*** Opening Excerpted data ***

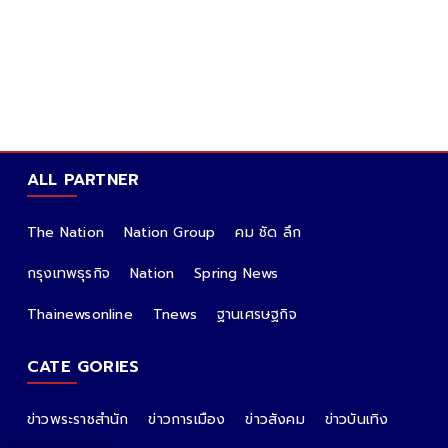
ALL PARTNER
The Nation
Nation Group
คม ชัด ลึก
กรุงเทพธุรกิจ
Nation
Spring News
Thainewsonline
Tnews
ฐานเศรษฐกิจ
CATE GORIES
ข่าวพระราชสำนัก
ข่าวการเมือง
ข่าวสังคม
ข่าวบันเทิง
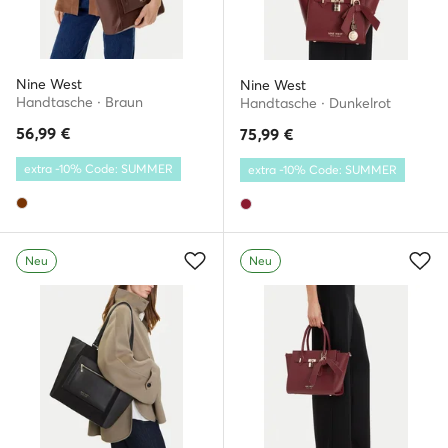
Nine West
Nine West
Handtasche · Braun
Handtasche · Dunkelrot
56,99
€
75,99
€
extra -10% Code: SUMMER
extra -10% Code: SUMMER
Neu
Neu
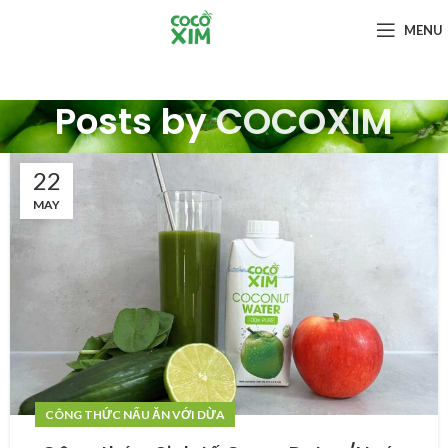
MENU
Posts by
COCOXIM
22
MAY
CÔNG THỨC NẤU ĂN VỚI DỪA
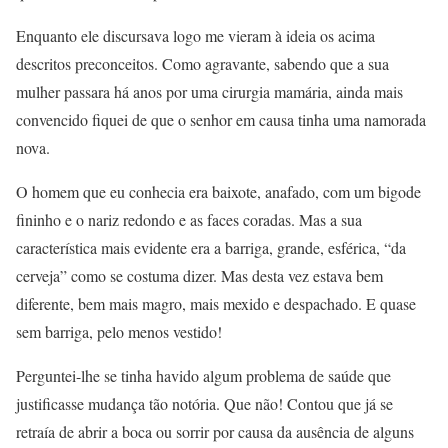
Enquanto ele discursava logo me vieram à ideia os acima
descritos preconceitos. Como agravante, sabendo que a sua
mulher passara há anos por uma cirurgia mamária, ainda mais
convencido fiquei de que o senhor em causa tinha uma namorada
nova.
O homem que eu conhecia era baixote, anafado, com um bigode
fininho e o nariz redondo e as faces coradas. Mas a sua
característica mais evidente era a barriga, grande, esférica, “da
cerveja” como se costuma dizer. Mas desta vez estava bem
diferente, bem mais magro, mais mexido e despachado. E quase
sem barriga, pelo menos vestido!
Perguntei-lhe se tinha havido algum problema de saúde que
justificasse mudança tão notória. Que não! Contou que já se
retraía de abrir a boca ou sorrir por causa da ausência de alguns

*** Closing Excerpted data ***
*** Opening Excerpted data ***

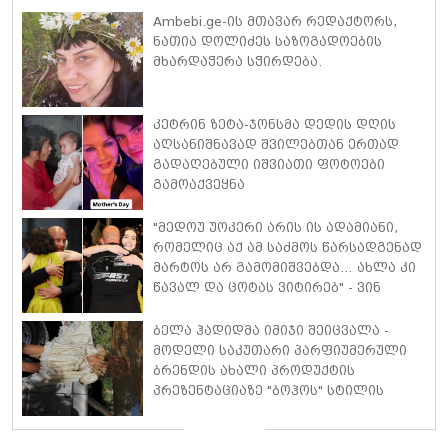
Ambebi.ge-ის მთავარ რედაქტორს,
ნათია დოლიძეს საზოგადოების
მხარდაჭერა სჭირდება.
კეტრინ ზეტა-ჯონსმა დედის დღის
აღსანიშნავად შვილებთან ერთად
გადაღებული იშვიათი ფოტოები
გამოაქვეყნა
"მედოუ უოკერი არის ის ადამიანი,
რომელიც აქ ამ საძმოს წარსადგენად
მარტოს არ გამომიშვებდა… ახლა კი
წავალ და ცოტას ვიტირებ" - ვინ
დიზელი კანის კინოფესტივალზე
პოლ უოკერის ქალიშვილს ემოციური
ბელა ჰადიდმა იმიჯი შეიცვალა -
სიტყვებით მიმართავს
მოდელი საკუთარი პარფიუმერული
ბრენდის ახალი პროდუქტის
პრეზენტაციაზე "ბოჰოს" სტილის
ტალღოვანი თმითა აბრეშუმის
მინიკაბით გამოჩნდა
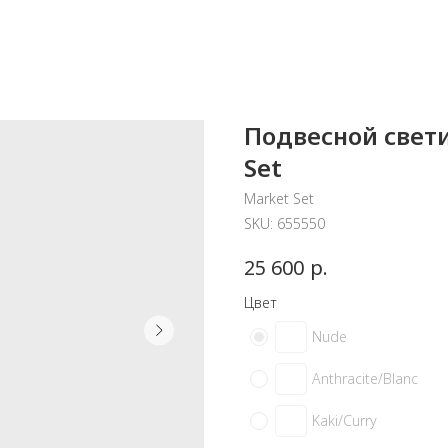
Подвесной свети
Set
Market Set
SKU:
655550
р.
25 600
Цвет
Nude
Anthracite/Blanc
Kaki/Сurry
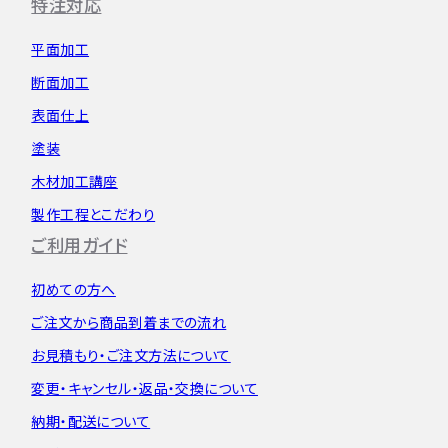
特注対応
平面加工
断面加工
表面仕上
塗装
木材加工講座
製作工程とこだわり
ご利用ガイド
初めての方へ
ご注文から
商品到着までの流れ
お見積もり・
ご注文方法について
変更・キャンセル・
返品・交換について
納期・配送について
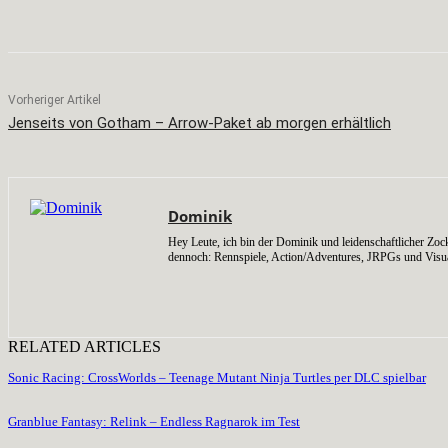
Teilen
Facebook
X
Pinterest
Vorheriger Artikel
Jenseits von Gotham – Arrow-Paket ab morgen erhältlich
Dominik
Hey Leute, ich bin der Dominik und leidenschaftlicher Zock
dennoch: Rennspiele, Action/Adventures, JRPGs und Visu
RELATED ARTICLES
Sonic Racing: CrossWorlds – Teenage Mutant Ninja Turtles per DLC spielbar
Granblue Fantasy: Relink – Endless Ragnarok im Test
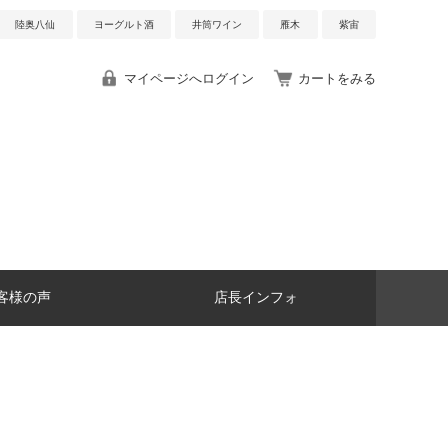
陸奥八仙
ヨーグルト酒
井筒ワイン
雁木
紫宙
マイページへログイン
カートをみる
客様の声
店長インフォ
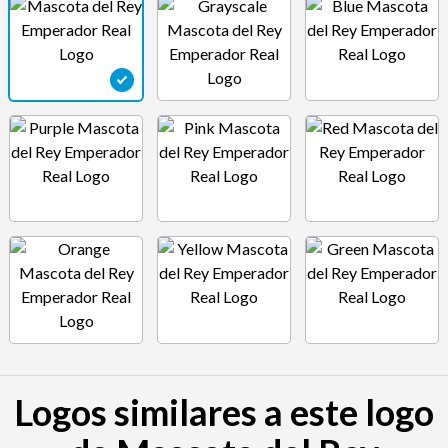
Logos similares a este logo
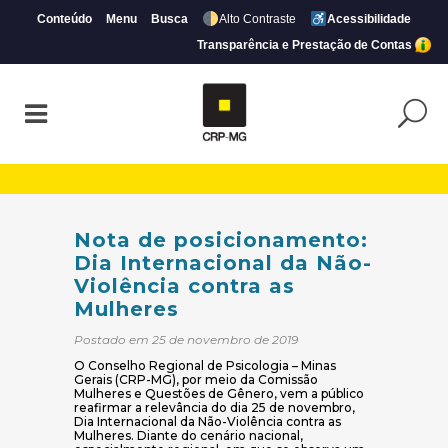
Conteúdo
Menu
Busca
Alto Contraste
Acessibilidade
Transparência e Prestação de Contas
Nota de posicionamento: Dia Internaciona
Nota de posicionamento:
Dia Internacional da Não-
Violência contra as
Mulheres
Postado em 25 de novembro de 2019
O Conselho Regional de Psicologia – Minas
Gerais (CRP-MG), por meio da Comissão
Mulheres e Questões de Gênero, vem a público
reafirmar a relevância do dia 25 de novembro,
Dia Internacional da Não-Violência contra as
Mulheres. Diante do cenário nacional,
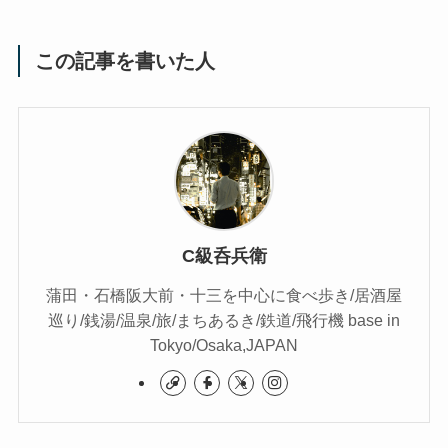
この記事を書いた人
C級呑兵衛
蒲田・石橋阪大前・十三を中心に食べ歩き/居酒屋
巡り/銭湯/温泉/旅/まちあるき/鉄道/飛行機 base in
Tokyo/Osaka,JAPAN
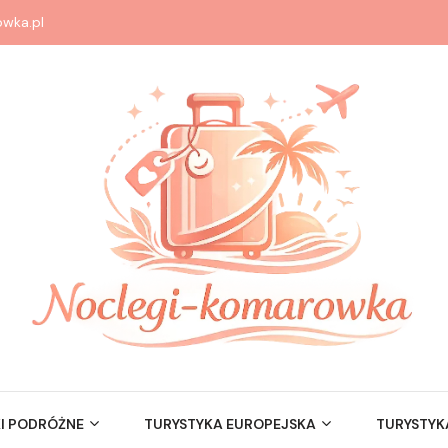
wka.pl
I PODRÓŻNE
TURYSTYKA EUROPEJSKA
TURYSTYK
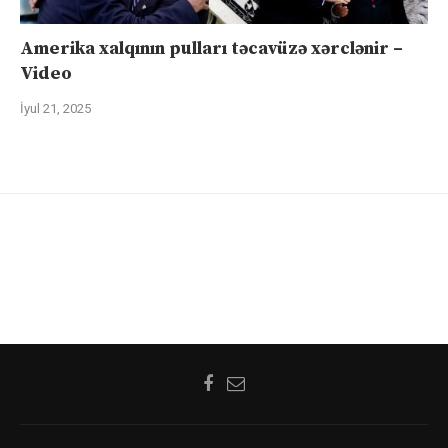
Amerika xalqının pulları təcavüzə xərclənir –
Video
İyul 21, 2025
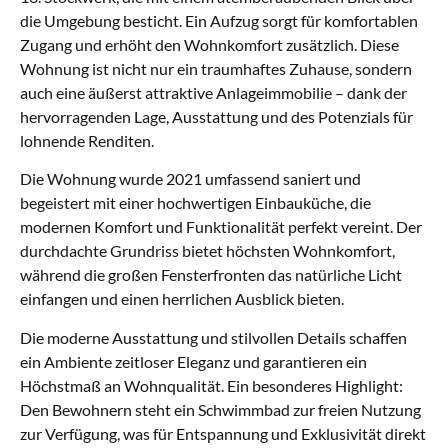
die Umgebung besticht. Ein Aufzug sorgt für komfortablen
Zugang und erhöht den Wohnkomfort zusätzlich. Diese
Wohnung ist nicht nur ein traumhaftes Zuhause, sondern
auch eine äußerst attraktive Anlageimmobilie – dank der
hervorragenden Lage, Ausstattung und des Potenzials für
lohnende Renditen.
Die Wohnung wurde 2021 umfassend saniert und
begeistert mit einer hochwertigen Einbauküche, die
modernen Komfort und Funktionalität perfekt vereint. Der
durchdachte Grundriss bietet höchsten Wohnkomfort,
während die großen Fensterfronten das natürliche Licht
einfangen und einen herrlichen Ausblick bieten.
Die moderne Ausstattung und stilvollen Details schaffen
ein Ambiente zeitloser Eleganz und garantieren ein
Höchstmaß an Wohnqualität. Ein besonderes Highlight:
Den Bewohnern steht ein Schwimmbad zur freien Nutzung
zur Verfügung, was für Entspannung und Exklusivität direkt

*** Closing Excerpted data ***

▶ Exercise: Leave out the images and write out the lines above exactly, from the one with "RELATED ARTICLES" up to and including the one with "auch eine äußerst".

▶ Exercise result:
RELATED ARTICLES
Sonic Racing: CrossWorlds – Teenage Mutant Ninja Turtles per DLC spielbar
Granblue Fantasy: Relink – Endless Ragnarok im Test
陸奥八仙
ヨーグルト酒
井筒ワイン
雁木
紫宙
マイページへログイン
カートをみる
客様の声
店長インフォ
Logos similares a este logo
Conteúdo
Menu
Busca
Alto Contraste
Acessibilidade
Transparência e Prestação de Contas
Nota de posicionamento: Dia Internaciona
Nota de posicionamento:
Dia Internacional da Não-
Violência contra as
Mulheres
Postado em 25 de novembro de 2019
O Conselho Regional de Psicologia – Minas
Gerais (CRP-MG), por meio da Comissão
Mulheres e Questões de Gênero, vem a público
reafirmar a relevância do dia 25 de novembro,
Dia Internacional da Não-Violência contra as
Mulheres. Diante do cenário nacional,
この記事を書いた人
C級呑兵衛
蒲田・石橋阪大前・十三を中心に食べ歩き/居酒屋
巡り/銭湯/温泉/旅/まちあるき/鉄道/飛行機 base in
Tokyo/Osaka,JAPAN
wka.pl
I PODRÓŻNE
TURYSTYKA EUROPEJSKA
TURYSTYK
Amerika xalqının pulları təcavüzə xərclənir –
Video
İyul 21, 2025
die Umgebung besticht. Ein Aufzug sorgt für komfortablen
Zugang und erhöht den Wohnkomfort zusätzlich. Diese
Wohnung ist nicht nur ein traumhaftes Zuhause, sondern
auch eine äußerst attraktive Anlageimmobilie – dank der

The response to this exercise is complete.